Сразу после свадьбы молодожены уехали в Европу: впечатления находим в письмах к матери. Франция – в Биаррице поэт впервые увидел океан. Испания – любовь навсегда. Англия – лекции о русской поэзии в Оксфорде по приглашению профессора Уильяма Морфилла, которые он читал по-французски, ибо аудитория признавала только безупречный английский. Ежедневный размеренный труд, изучение языков, чтение книг. «Работал он неустанно, делал свою любимую работу бодро и радостно. Подневольный же труд, всякую службу считал проклятием для человека. Когда он кончал одну работу, он думал уже о следующей. Не тяготился, не жаловался на обилие ее. В нем совершенно не было лени и уныния, этих свойств, присущих большинству русских. <…> Так жили мы мирно и буржуазно с “декадентом” Бальмонтом, о диких выходках которого в Москве ходили невероятные легенды» – не совсем беспочвенные. Домой поэт возвращался навстречу творческому взлету и славе.
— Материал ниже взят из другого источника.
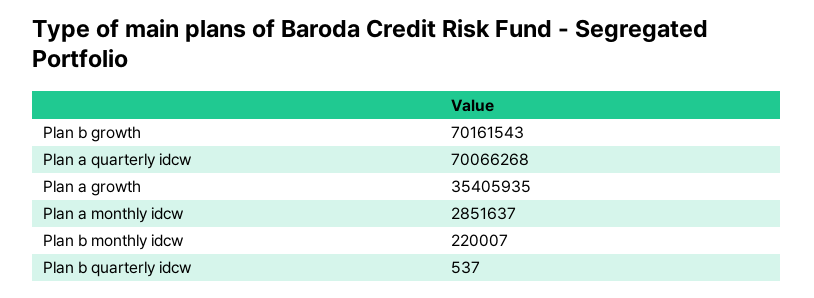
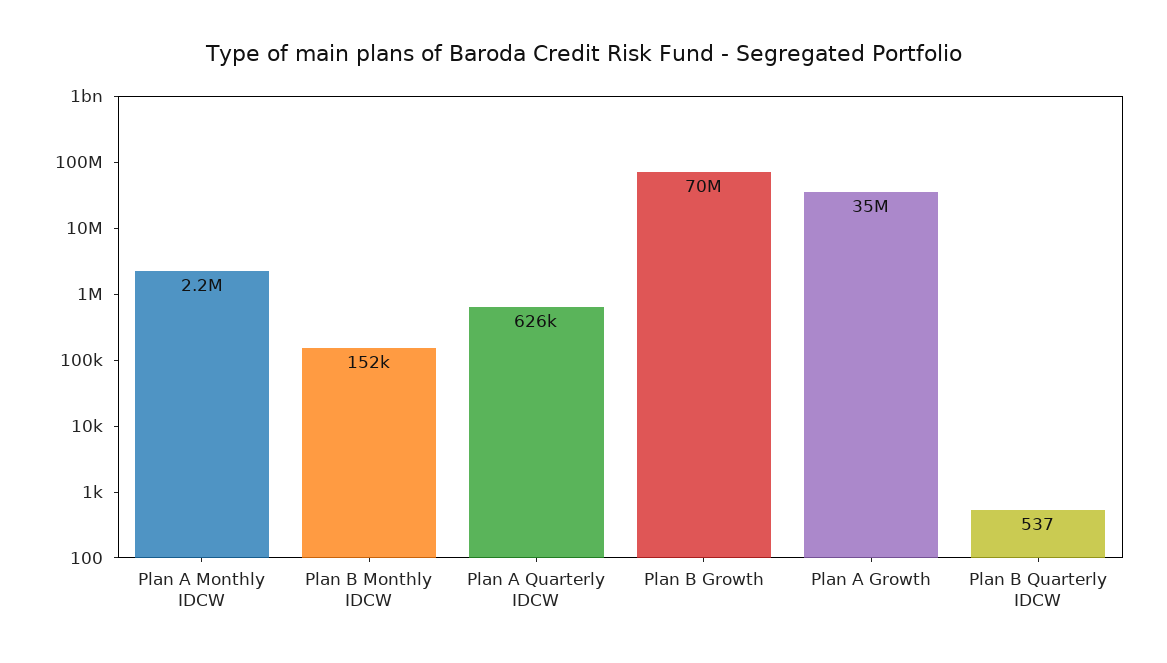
Plan a quarterly idcw: 70066268 -> 626000
Plan a monthly idcw: 2851637 -> 2200000
Plan b monthly idcw: 220007 -> 152000

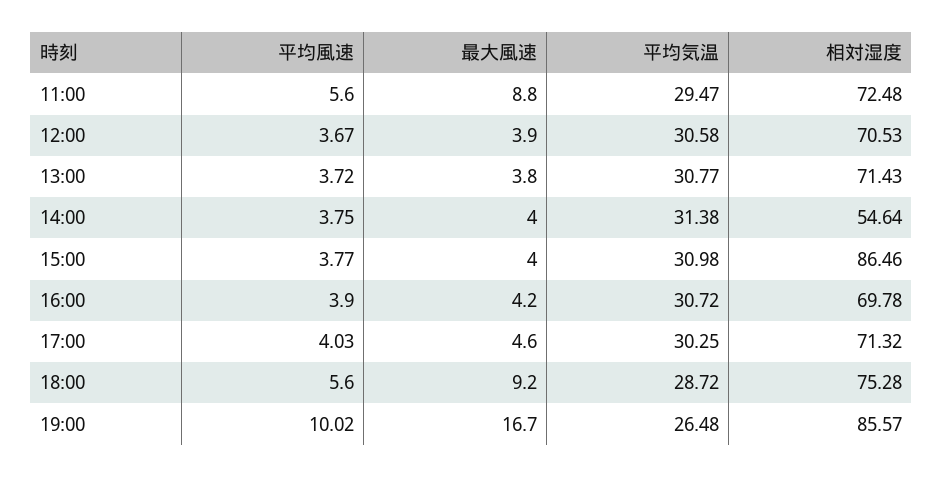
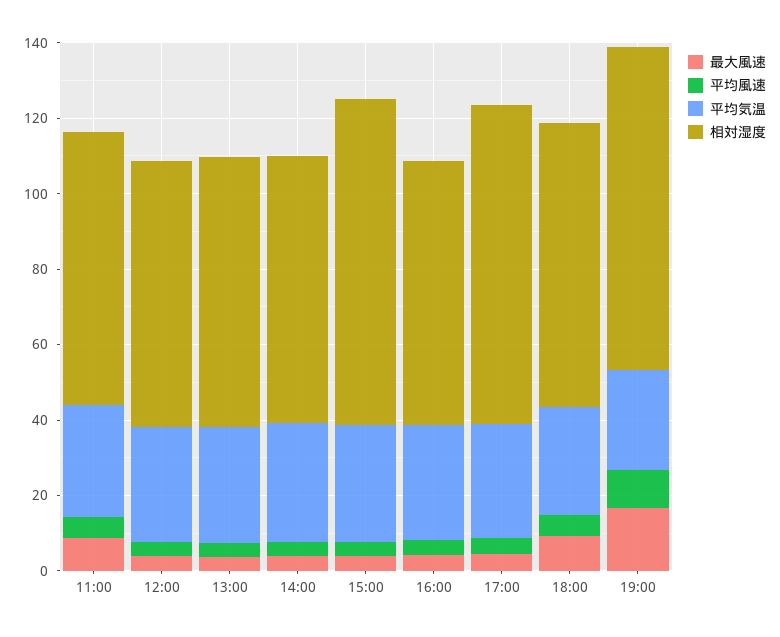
相対湿度, 14:00: 54.64 -> 70
相対湿度, 17:00: 71.32 -> 85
Новый сборник «Тишина. Лирические поэмы» вышел в августе 1898 года. В нем отчетливо проявилось то, что Бальмонт, по словам жены, «жил мгновением и довольствовался этим, не смущался пестрой сменой мигов, лишь бы только полнее и красивее выразить их. Он то взывал к Христу, то к Дьяволу, то воспевал Зло, то Добро, то склонялся к язычеству, то преклонялся перед христианством. Но эти противоречивые начала его не смущали, быть может, потому, что они объединялись в его чувстве космической цельности, мирно уживаясь рядом, выливаясь то в одну, то в другую форму законченного стихотворения». Ранее эту особенность не только творчества, но мировоззрения и личности поэта удачно сформулировал Эллис: «История лирики Бальмонта – ряд столько же глубоких, как и внезапных метаморфоз, ряд попыток найти мгновенно, непосредственно абсолютное, последнее Да. <…> Основной метод Бальмонта – импровизация, импрессионистическая кристаллизация творческих мгновений; основной характер его созерцания – романтический; общий уклон его творчества – к дифференциации; основная смена настроения – переход от дуалистического пессимизма к патеистическому оптимизму; главное очарование – музыкальность и интимная проникновенность».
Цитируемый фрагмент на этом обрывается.